◆ Required tasks:
1. In the Ticket to Ride: New York review, how many taxi cabs does the game provide in each player color?
2. Translate this sentence from the Ticket to Ride: New York review into Spanish: "Instead, the game includes a scorepad and a sharpened pencil."
3. Carry on writing the Ticket to Ride: New York review, picking up right after its final sentence.

◆ Excerpted passage:
+ + +

Ticket to Ride: New York comes in a square box that is just a bit larger than the box for two-player games like Patchwork and 7 Wonders: Duel. The game board unfolds into a map of Manhattan, and, like the game box, takes up a lot less table space than the earlier entries in the series. Instead of train pieces, this version comes with little plastic taxi cabs for players to create routes on the board. The game plays up to four players, so there are fifteen cabs in each of the four player colors. Unlike the other games in the series, there is no in-game scoring in Ticket to Ride: New York, so there are no scoring markers, and the edge of the board is not ringed with numbers. Instead, the game includes a scorepad and a sharpened pencil. All of this fits into a nice molded plastic insert in the box. The artwork on the box, however, is an eyesore -- an assortment of random characters that I believe are intended to evoke New York, including a greaser that looks just like The Fonz, which I don’t understand, as Happy Days wasn’t set in New York.

+ + +

Entries drawn from a collection

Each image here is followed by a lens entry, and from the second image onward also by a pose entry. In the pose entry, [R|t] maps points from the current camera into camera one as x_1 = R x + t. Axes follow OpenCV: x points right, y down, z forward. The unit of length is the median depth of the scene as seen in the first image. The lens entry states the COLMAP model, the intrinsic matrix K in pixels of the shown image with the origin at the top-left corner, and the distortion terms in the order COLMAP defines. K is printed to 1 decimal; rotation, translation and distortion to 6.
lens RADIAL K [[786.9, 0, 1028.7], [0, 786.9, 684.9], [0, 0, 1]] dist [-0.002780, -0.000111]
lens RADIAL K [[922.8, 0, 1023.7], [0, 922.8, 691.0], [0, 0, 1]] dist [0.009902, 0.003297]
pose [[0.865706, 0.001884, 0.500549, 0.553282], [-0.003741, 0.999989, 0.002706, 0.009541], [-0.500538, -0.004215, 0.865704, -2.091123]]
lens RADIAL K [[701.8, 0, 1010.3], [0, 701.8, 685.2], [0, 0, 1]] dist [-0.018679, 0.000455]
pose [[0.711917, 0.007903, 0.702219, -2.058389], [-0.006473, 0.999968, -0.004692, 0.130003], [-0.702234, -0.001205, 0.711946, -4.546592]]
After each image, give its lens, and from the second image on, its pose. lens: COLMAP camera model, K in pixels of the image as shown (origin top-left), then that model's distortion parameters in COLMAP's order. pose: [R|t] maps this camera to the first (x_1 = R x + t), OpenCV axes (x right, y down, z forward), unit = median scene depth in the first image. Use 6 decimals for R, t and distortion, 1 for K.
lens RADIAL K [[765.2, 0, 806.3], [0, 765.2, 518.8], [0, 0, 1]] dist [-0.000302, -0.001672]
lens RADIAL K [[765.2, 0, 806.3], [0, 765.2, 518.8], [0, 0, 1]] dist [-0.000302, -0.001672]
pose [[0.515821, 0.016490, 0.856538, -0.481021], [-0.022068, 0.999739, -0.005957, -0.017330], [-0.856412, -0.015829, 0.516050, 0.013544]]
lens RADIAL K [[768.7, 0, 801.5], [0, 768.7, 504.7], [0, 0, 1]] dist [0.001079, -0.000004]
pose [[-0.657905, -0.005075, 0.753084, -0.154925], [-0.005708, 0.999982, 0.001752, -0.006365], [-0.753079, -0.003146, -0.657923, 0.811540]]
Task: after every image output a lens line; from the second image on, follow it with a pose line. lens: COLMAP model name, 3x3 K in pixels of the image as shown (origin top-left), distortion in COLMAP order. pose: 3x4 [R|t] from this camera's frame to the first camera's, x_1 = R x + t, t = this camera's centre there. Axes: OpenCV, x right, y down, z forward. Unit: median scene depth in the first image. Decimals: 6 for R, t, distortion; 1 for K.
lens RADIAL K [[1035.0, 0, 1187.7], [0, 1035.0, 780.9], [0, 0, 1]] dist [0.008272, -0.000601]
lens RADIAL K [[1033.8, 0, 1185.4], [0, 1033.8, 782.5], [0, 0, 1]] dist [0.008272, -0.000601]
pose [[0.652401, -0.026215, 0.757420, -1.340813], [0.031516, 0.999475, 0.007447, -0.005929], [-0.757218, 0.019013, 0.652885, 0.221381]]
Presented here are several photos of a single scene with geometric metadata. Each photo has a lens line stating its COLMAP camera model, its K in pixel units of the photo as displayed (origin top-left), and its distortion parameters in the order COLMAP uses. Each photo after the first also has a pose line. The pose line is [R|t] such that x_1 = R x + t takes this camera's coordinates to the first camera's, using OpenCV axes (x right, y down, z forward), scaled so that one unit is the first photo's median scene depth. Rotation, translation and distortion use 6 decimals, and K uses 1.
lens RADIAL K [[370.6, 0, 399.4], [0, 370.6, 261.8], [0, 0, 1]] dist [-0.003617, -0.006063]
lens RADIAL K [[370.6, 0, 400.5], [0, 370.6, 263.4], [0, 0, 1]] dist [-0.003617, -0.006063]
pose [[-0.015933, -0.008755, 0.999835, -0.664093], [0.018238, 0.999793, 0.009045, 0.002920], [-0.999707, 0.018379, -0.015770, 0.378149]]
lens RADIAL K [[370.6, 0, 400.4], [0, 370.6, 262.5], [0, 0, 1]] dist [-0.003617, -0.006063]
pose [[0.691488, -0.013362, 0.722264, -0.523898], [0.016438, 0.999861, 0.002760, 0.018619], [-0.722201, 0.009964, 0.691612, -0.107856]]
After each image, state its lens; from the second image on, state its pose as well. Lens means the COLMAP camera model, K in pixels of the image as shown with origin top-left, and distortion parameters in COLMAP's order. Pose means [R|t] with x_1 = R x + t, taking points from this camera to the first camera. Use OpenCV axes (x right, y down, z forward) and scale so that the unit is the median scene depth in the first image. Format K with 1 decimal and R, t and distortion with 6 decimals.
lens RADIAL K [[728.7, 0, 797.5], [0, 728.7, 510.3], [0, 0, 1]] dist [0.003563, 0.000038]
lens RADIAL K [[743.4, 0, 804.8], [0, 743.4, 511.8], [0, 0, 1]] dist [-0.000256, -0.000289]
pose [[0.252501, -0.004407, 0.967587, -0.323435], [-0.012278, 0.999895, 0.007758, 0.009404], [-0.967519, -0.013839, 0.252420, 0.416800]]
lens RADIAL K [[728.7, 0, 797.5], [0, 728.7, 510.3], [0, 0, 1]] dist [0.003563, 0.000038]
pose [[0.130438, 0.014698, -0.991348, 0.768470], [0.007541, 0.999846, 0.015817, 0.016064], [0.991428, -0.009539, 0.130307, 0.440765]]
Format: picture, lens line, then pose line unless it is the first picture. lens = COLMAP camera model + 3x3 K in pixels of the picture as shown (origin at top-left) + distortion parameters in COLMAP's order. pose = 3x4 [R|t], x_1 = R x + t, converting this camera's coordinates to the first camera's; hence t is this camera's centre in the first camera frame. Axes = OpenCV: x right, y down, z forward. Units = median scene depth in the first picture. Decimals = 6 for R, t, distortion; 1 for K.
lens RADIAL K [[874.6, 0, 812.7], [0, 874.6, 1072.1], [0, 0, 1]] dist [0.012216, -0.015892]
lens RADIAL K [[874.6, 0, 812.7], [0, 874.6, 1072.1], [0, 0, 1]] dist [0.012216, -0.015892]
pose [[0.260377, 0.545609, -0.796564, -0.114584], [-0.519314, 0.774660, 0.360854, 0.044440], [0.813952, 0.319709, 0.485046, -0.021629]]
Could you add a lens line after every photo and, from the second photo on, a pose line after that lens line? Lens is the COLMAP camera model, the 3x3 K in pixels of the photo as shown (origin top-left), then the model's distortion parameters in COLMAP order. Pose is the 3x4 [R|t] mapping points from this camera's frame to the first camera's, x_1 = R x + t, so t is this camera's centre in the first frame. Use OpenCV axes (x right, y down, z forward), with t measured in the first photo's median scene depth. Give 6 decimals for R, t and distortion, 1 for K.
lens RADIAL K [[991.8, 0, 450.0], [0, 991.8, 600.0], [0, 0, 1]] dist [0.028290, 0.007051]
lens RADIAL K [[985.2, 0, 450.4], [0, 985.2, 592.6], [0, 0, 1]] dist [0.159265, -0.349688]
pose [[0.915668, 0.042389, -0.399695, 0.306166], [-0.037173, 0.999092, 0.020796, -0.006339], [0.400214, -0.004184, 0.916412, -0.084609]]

+ + +

◆ Answers for the exercise:
1. Fifteen.

2. En cambio, el juego incluye un bloc de puntuación y un lápiz afilado.

3.
Game Play:

This version plays almost identically to previous Ticket to Ride games. Players collect cards of different colors and use them to complete routes matching those colors on the board, in an effort to fulfill destination cards they’ve drawn and score points. In Ticket to Ride: New York, players navigate a smaller board with fewer pieces while connecting popular NYC tourist attractions for bonus points in addition to their destination cards. Some of the key differences include the aforementioned smaller board and fewer components, which create its shorter playtime. Also, gone from this version are intra-game scoring and the "longest route" bonus.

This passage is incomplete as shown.